+++ DOCUMENT PASSAGE +++

Cleo Smith's parents keep vigil at campsite where she went missing

Cleo Smith’s devastated parents keep gut wrenching vigil at the campsite where the four-year-old was likely snatched six days ago – after expert warned her abductor would be virtually unnoticeable

  • Cleo’s parents remain at north-west WA blowhole, which is closed to the public
  • Only her mother and step-father remain at the site other than search workers  
  • Dr Tim Watson-Munro has analysed the minds of the worst criminals for decades
  • He says the monster who likely abducted Cleo Smith would appear ‘very normal’ 

Little Cleo Smith’s parents are keeping a lone gut-wrenching vigil at the campsite where the four-year-old was likely abducted six days ago. 

Cleo vanished from the Blowholes campsite in Carnarvon, on Western Australia’s north-west coast, last Saturday – with detectives now convinced she was abducted by a brazen child predator.

Her mother Ellie Smith and step father Jake Gliddon remain at the isolated coastal camping ground six days later in the desperate hope she may yet turn up.

Police have blocked public access to the tourist attraction, which has been declared a crime scene, meaning only Cleo’s parents and search workers are still left behind at the campsite. 

A criminal psychologist on Thursday told Daily Mail Australia an otherwise unassuming and ‘ordinary’ child abductor could have snatched Cleo from her family tent.  

Cleo Smith was last seen by her parents (pictured with her mum Ellie and partner Jake Gliddon) about 1.30am on Saturday. The couple are still on site at the Blowholes campsite where the youngster went missing, joined only by search workers

Police have conceded Cleo was likely snatched from the tent, given the tent’s zipper was too high for her to open by herself.

A 20sq/km search in every direction from the campsite for Cleo and the red and grey sleeping bag she disappeared with has so far been fruitless.

+++ DATASET EXCERPTS +++

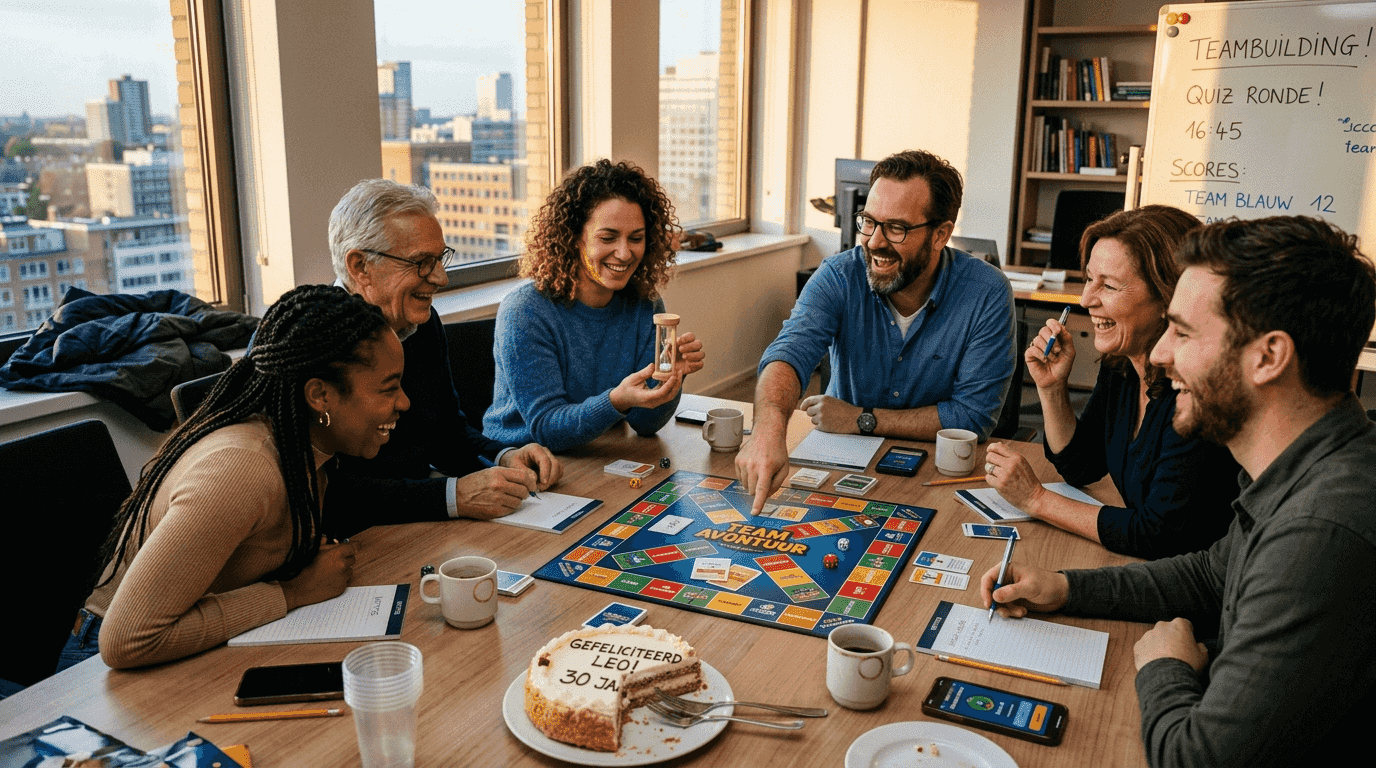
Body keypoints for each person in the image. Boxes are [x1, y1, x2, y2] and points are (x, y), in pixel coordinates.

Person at [981, 216, 1376, 767]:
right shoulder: (1303, 470)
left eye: (1183, 333)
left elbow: (1194, 760)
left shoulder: (1318, 531)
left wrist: (1164, 665)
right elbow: (1209, 574)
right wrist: (1064, 587)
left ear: (1268, 357)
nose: (1161, 356)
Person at [62, 285, 399, 670]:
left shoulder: (303, 449)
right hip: (96, 672)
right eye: (390, 388)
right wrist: (291, 593)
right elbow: (126, 640)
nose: (404, 402)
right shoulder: (243, 467)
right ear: (320, 396)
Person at [736, 149, 1016, 512]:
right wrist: (767, 431)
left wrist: (861, 419)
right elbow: (789, 354)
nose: (874, 242)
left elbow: (972, 417)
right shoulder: (838, 276)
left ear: (940, 234)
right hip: (842, 467)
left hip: (936, 475)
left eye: (896, 228)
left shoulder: (986, 292)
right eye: (868, 221)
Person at [983, 206, 1239, 559]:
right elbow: (1081, 466)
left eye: (1109, 285)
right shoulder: (1123, 363)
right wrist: (1052, 388)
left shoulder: (1193, 392)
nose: (1087, 299)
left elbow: (1157, 535)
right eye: (1089, 278)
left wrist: (1036, 499)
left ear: (1169, 297)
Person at [327, 179, 561, 528]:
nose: (440, 278)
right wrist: (454, 497)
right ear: (360, 267)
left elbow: (446, 433)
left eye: (440, 259)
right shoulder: (312, 342)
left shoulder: (422, 323)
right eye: (421, 262)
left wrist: (504, 455)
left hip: (421, 530)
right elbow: (324, 492)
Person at [483, 159, 705, 452]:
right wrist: (617, 400)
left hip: (597, 452)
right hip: (521, 462)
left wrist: (671, 379)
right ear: (575, 237)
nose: (624, 253)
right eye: (608, 237)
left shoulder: (645, 305)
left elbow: (646, 424)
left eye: (636, 238)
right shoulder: (525, 311)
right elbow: (548, 429)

+++

Pick up the news report on the search for Cleo Smith after its final sentence and continue it.

Criminal psychologist Tim Watson-Munro, who has spent the past four decades analysing the minds of some of the worst criminals of our times: terrorists, mass murderers, sex offenders and torturers of children, said the real danger about these people is how easily they blend in.

‘The problem with a person like this is it could be anyone,’ he said.

‘It’s someone who can blend into a suburban lifestyle, he could be a father, he could be involved in community or sporting clubs.

‘If you met the offender he may appear very normal.

‘This is the danger about these people – their ordinariness. They can blend in very easily and generally they are well presented.’

Ellie Smith and her partner, Jake Gliddon (pictured) fronted the media for the first time on Tuesday after four-year-old Cleo (middle) went missing near the Blowholes campsite north of Carnarvon in Western Australia five days ago

Cleo had been inside a tent with her mother and stepdad but was gone in the morning with the zipper almost completely open

The depraved monster who likely snatched little Cleo Smith (pictured) from her family tent in the dead of night is someone who appears ‘very normal’ and can ‘blend in’ easily, a renowned criminal psychologist has told Daily Mail Australia

Criminal psychologist Tim Watson-Munro (pictured) has spent the past four decades analysing the minds of some of the worst criminals of our times: terrorists, mass murderers, sex offenders and torturers of children

Dr Watson-Munro said the kidnapper is most likely to be a ‘calculated’ man and a textbook psychopath driven by a sickening desire for ‘power and control’.

‘We are talking about someone who is bad but not mad,’ he said.

‘To do something like that without any anxiety suggests they are psychopathic in their disposition because psychopaths have a very high threshold for anxiety.

‘Things that would make a normal person’s blood turn cold doesn’t bother them.’

Friends of Cleo’s family said the smart four-year-old (pictured) ‘wouldn’t just wander’ away from the tent

A map showing the possible roads Cleo Smith was taken on in the time between when she went missing and when police

Someone who could sneak into a tent and abduct a child in her sleeping bag as her parents lay next to her ‘is not somebody who is prone to nervousness’.

Police now believe an abduction took place because the zipper of the tent was found undone in the morning, even though Cleo is too short to reach it.

It can be the case that child predators and sex offenders are dishevelled, affected by drugs and alcohol or have below average intelligence, but in this case Dr Watson-Munro says ‘it’s very unlikely’.

‘In order to plan a crime like this you have to be at least average intelligence to get away with it. We are not looking at some bumbling imbecile,’ he said.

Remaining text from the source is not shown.